_EXERCISE DETAILS:_ Switch every "mm" to "inch" in the records below, leaving everything else untouched, and omit the pictures from your answer.

_DATASET RECORDS:_
────
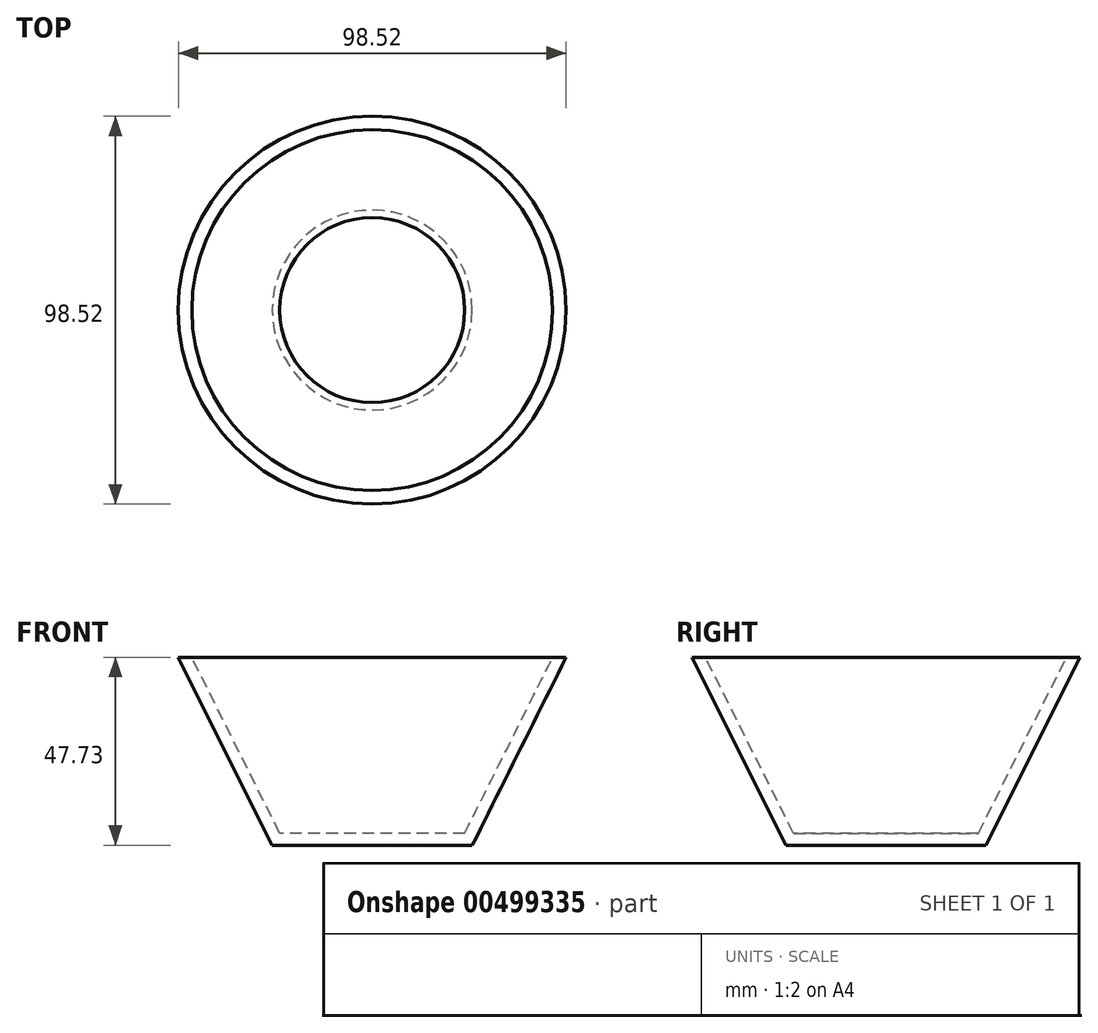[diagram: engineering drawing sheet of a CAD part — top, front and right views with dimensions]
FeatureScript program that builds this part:
annotation { "Feature Type Name" : "Feature", "Feature Type Description" : "" }
export const myFeature = defineFeature(function(context is Context, id is Id, definition is map)
    precondition{}
    {
        {
            var Q0;
            Q0=qCreatedBy(makeId("Front.planeOp"),FACE);
            var sketch = newSketch(context, id + "F0", { "sketchPlane" : qUnion([Q0])});
            skLineSegment(sketch, "E0", {"start": v(0, 0) * mm, "end": v(0, 47.73) * mm, "construction": true});
            skLineSegment(sketch, "E1", {"start": v(0, 0) * mm, "end": v(25.4, 0) * mm});
            skLineSegment(sketch, "E2", {"start": v(25.4, 0) * mm, "end": v(49.26, 47.73) * mm});
            skLineSegment(sketch, "E3.1", {"start": v(23.5, 3.07) * mm, "end": v(45.83, 47.73) * mm});
            skLineSegment(sketch, "E3.2", {"start": v(0, 3.07) * mm, "end": v(23.5, 3.07) * mm});
            skLineSegment(sketch, "E4", {"start": v(0, 3.07) * mm, "end": v(0, 0) * mm});
            skLineSegment(sketch, "E5", {"start": v(45.83, 47.73) * mm, "end": v(49.26, 47.73) * mm});
            skLineSegment(sketch, "E6", {"start": v(0, 47.73) * mm, "end": v(0, 3.07) * mm});
            skSolve(sketch);
        }
        {
            var Q0;
            Q0=makeQuery(id+"F0.imprint","IMPRINT",FACE,{"disambiguationData":[TD([[makeQuery(id+"F0.imprint","IMPRINT",EDGE,{"derivedFrom":sQuery(id+"F0.wireOp",EDGE,"E1")}),1.0]])]});
            var Q1;
            Q1=sQuery(id+"F0.wireOp",EDGE,"E6");
            revolve(context, id + "F1", {"entities" : qUnion([Q0]), "axis" : qUnion([Q1]), "revolveType" : RevolveType.FULL});
        }
    });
────
_RESULT FOR THIS EXERCISE:_
[diagram: engineering drawing sheet of a CAD part — top, front and right views with dimensions]
FeatureScript program that builds this part:
annotation { "Feature Type Name" : "Feature", "Feature Type Description" : "" }
export const myFeature = defineFeature(function(context is Context, id is Id, definition is map)
    precondition{}
    {
        {
            var Q0;
            Q0=qCreatedBy(makeId("Front.planeOp"),FACE);
            var sketch = newSketch(context, id + "F0", { "sketchPlane" : qUnion([Q0])});
            skLineSegment(sketch, "E0", {"start": v(0, 0) * inch, "end": v(0, 47.73) * inch, "construction": true});
            skLineSegment(sketch, "E1", {"start": v(0, 0) * inch, "end": v(25.4, 0) * inch});
            skLineSegment(sketch, "E2", {"start": v(25.4, 0) * inch, "end": v(49.26, 47.73) * inch});
            skLineSegment(sketch, "E3.1", {"start": v(23.5, 3.07) * inch, "end": v(45.83, 47.73) * inch});
            skLineSegment(sketch, "E3.2", {"start": v(0, 3.07) * inch, "end": v(23.5, 3.07) * inch});
            skLineSegment(sketch, "E4", {"start": v(0, 3.07) * inch, "end": v(0, 0) * inch});
            skLineSegment(sketch, "E5", {"start": v(45.83, 47.73) * inch, "end": v(49.26, 47.73) * inch});
            skLineSegment(sketch, "E6", {"start": v(0, 47.73) * inch, "end": v(0, 3.07) * inch});
            skSolve(sketch);
        }
        {
            var Q0;
            Q0=makeQuery(id+"F0.imprint","IMPRINT",FACE,{"disambiguationData":[TD([[makeQuery(id+"F0.imprint","IMPRINT",EDGE,{"derivedFrom":sQuery(id+"F0.wireOp",EDGE,"E1")}),1.0]])]});
            var Q1;
            Q1=sQuery(id+"F0.wireOp",EDGE,"E6");
            revolve(context, id + "F1", {"entities" : qUnion([Q0]), "axis" : qUnion([Q1]), "revolveType" : RevolveType.FULL});
        }
    });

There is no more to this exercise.